As more warm moist air rises and condenses, the storm system increases in size, the surface pressure drops further, and the storm becomes a tropical depression. The earth’s rotation can impart a spin to the storm clouds at this point, causing even more warm moist air inside the spiral to rise and condense, enlarging the storm area, and increasing the storm’s wind speed. The formation becomes a tropical storm when wind speed reaches 39 mph to 73 mph (62-117 KPH). The storm becomes a category 1 hurricane when the wind strengthens to 74 mph to 95 mph. Here are the hurricane categories:

Category         Wind MPH       KPH                  Surge Ft           Meters

1                      74 to 95           118-152           5                      1.5

2                      96 to 110         153-176           8                      2.4

3                      111 to 130       177-208           12                    3.7

4                      131-155           209-248           18                    5.5

5                      155+                248+                18+                   5.5+

Tropical Cyclones are called hurricanes in the Atlantic, typhoons in the Western Pacific, and cyclones in India and Australia. Even though the North American Eastern and Gulf Coasts have experienced many highly destructive hurricanes, tropical cyclones with even more devastating consequences have occurred in the Bay of Bengal, where much of Bangladesh and parts of India are low-lying wetlands and wide open to storm surge damage.

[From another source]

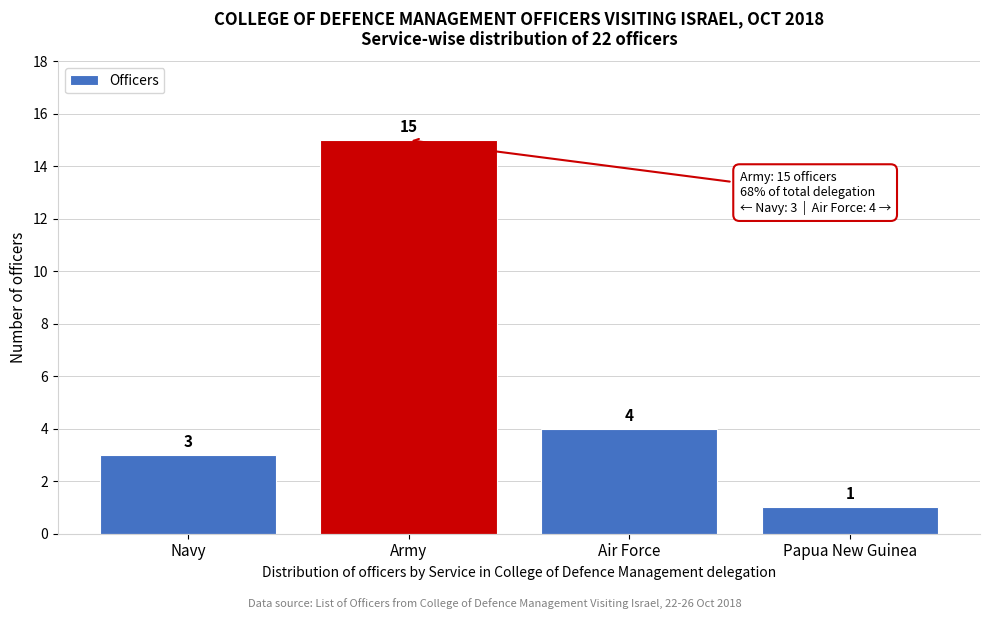

Reading left to right, transcribe all the data shown in this chart.

3	15	4	1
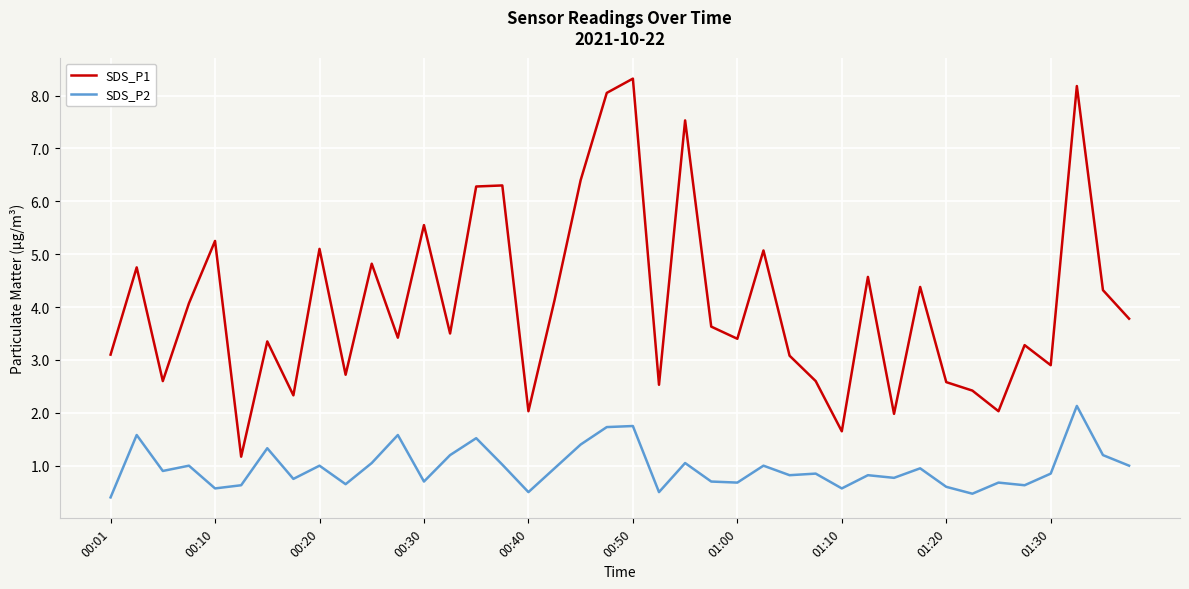

True or false: SDS_P1 has more than 1 interior local peaks.

True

The northern end of the Bay of Bengal is funnel shaped, and storm surges become tidal bores that sweep many miles inland. The Bhola cyclone in 1970 had sustained winds of 140 MPH (224 KPH) and a storm surge of 35 feet (10.7m). 500,000 died. In April, 1991, a similar storm in the same area killed 150,000. The biggest storm surges recorded occurred in India in 1839 when a 40-ft (12.2m) surge killed 300,000; and in Bathurst Bay in Queensland, Australia in 1899 when a 42-ft (12.8m) surge killed 400. It was reported at the time that dolphins and fish were found atop cliffs surrounding Bathurst Bay.

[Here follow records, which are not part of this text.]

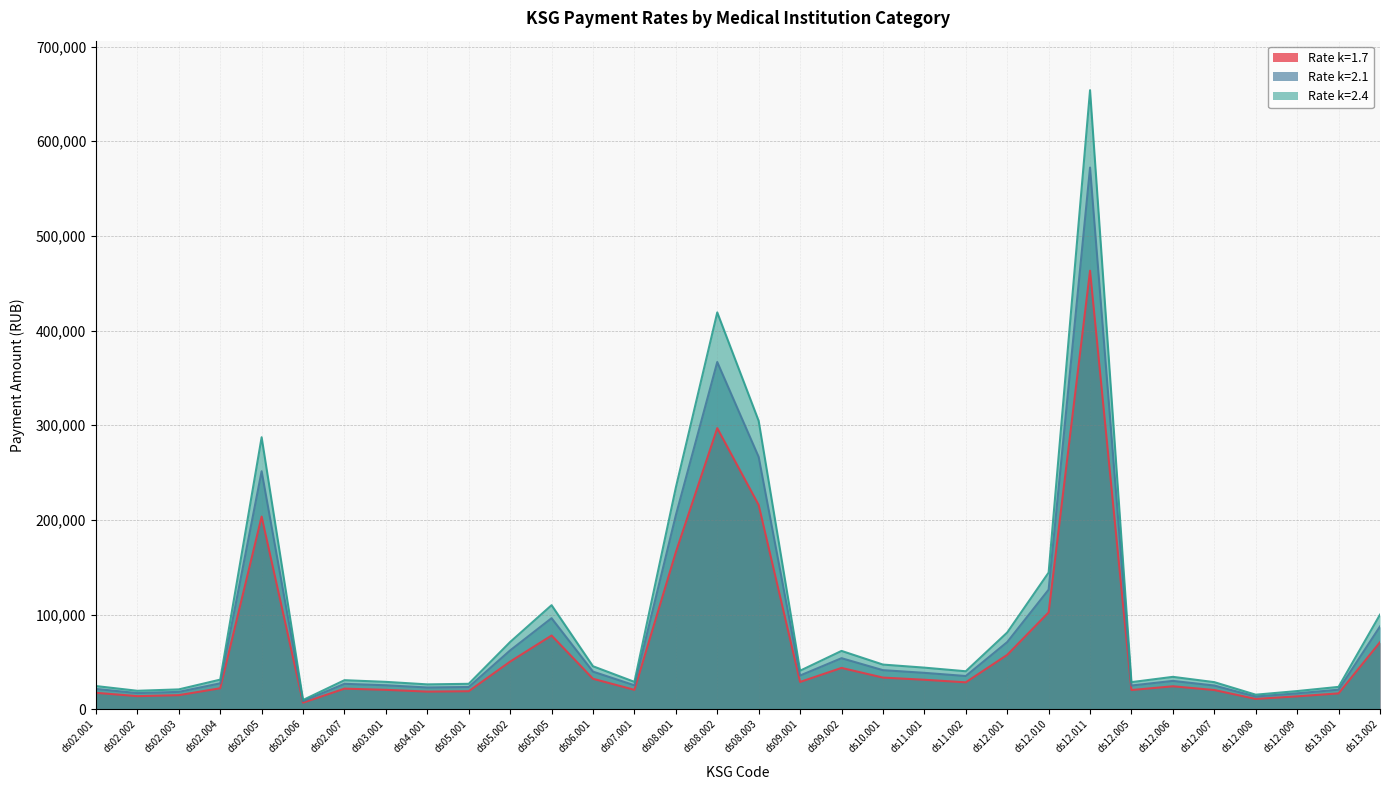

The value of Rate k=2.4 at ds08.002 is 594862.2. True or false?

False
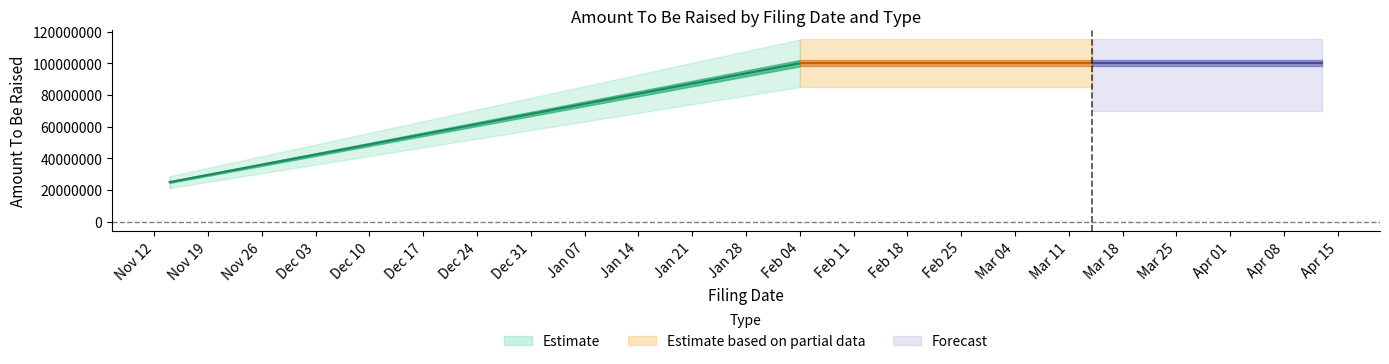

What is the average value?

74999999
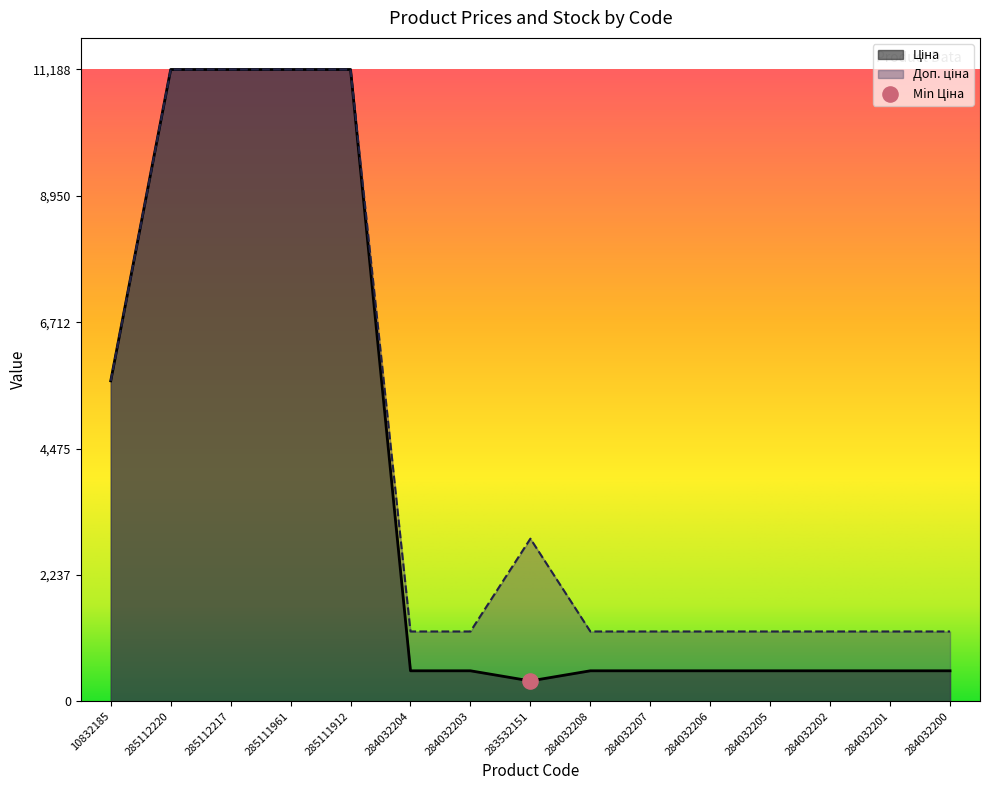

Is the value of Ціна at 284032206 greater than the value of Доп. ціна at 285112220?

No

One of the most notorious typhoons in American military history hit Okinawa in October, 1945, two months after the end of World War II. A large segment of the U.S. naval task force that had been assembled for the invasion of Japan was still anchored in Buckner Bay on the east coast of Okinawa. Typhoon Louise, which had developed south of Guam, took a sudden unexpected turn and headed straight for Okinawa, giving the fleet no advance warning and no time to put to sea. The typhoon struck with sustained winds of 100 MPH (160 KPH), gusting to 120 MPH (192 KPH). Waves in the bay rose to 35 ft (10.7m). The fleet task force was devastated. 12 ships were lost, 222 went aground, and more than 30 were badly damaged. 83 sailors were dead or missing, and another 100 badly injured. It was fortunate for the Allies that the surrender had already been signed. The crippled task force would have been hard pressed to carry out its mission had it been called upon to do so. Damage on the island, where 200,000 troops had been massed for the invasion of Japan, was equally severe. Roads were washed out. Supply depots were blown down, scattered, and drenched by seawater blowing across the island. Aircraft and landing strips were badly damaged. Most islanders and many soldiers took refuge in Okinawa’s many caves.

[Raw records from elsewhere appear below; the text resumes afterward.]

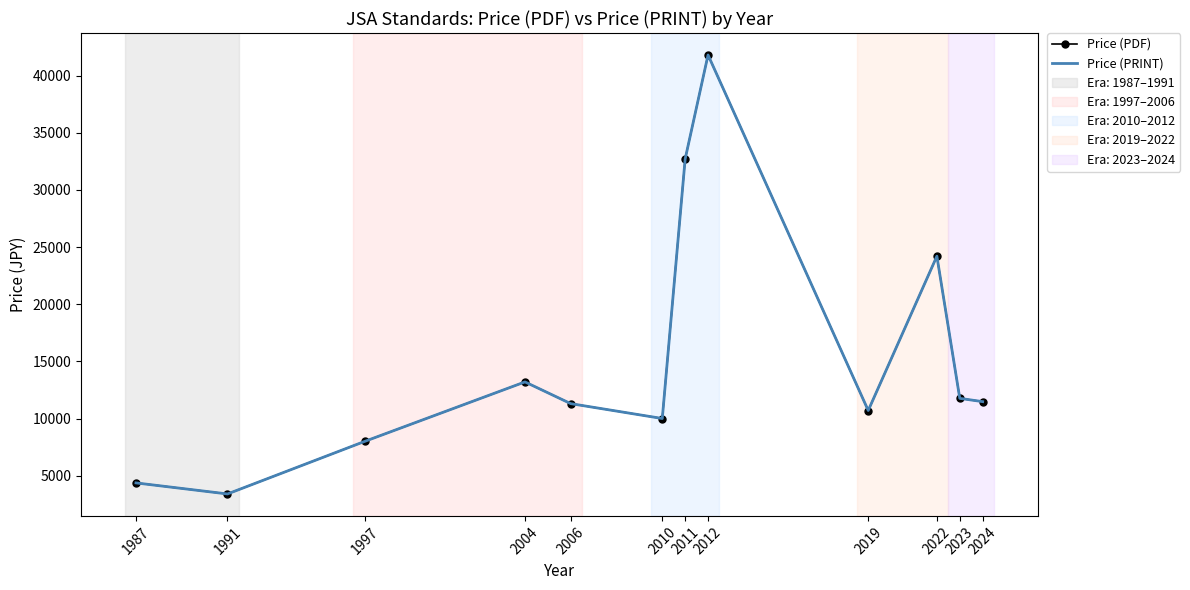

True or false: Price (PDF) and Price (PRINT) cross at least once.

False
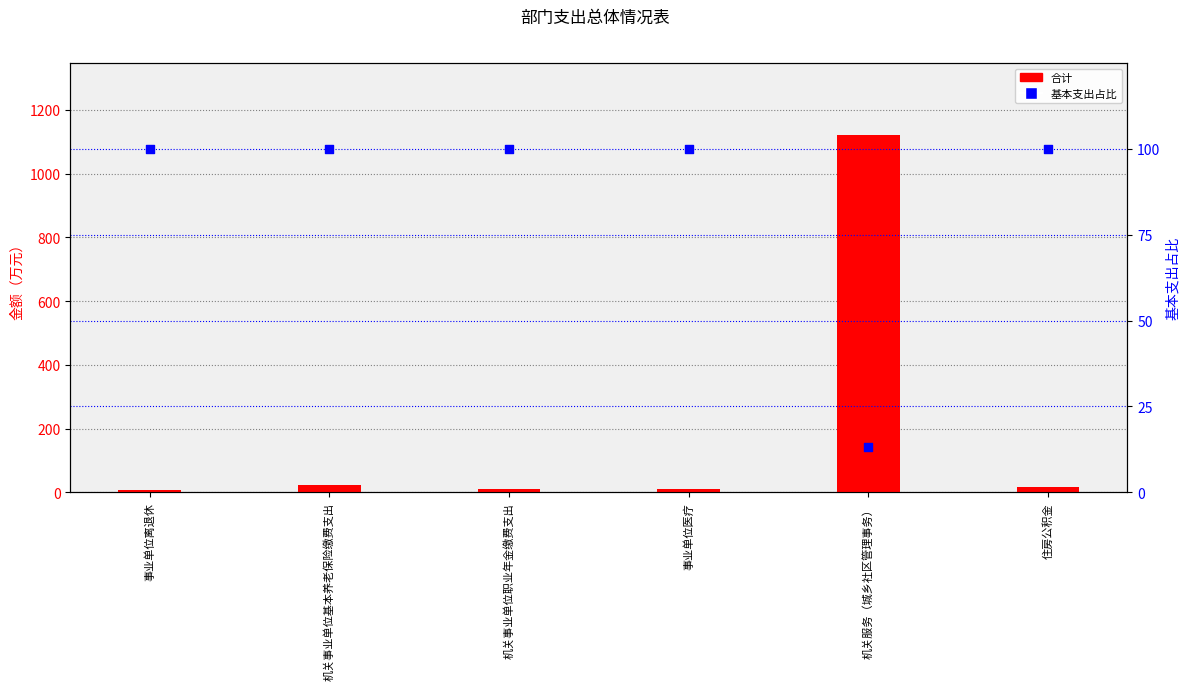

Which series has the largest total across all categories?

合计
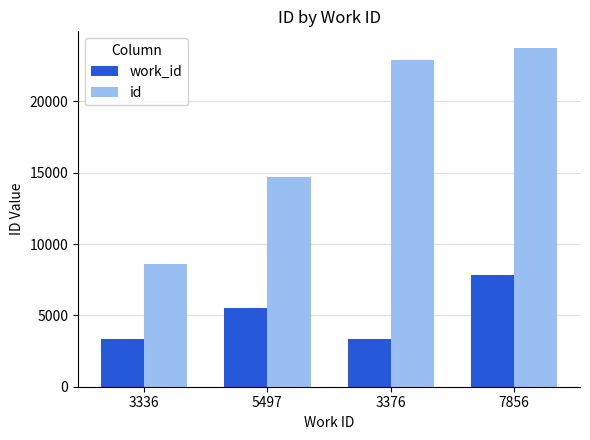

Where is id nearest to the value 16165?

5497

Typhoons changed the course of history in 13th century Asia. The Mongolian leader Kublai Khan ruled all of mainland Asia, including Mongolia, China, and what is now Korea. The only Asian nation Kublai Kahn hadn’t conquered was Japan. In 1274, he assembled a fleet of hundreds of ships and thousands of soldiers and set out to invade the Japanese islands. Off the coast of Japan a typhoon struck the invading force. Most of the wooden ships were demolished and the rest retreated to the mainland. The Japanese called the typhoon Kamikaze, or divine wind. In 1281, Kublai Khan tried again, this time with thousands of ships and a hundred thousand soldiers. Once again a typhoon intervened, wrecking the invading fleet. Kublai Khan made no further attempt to conquer Japan. Twice, the Kamikaze divine wind had saved the Japanese empire. The Kamikaze pilots of World War II were named after the wind that saved Japan.

This is an updated revision of one of this website’s earlier articles.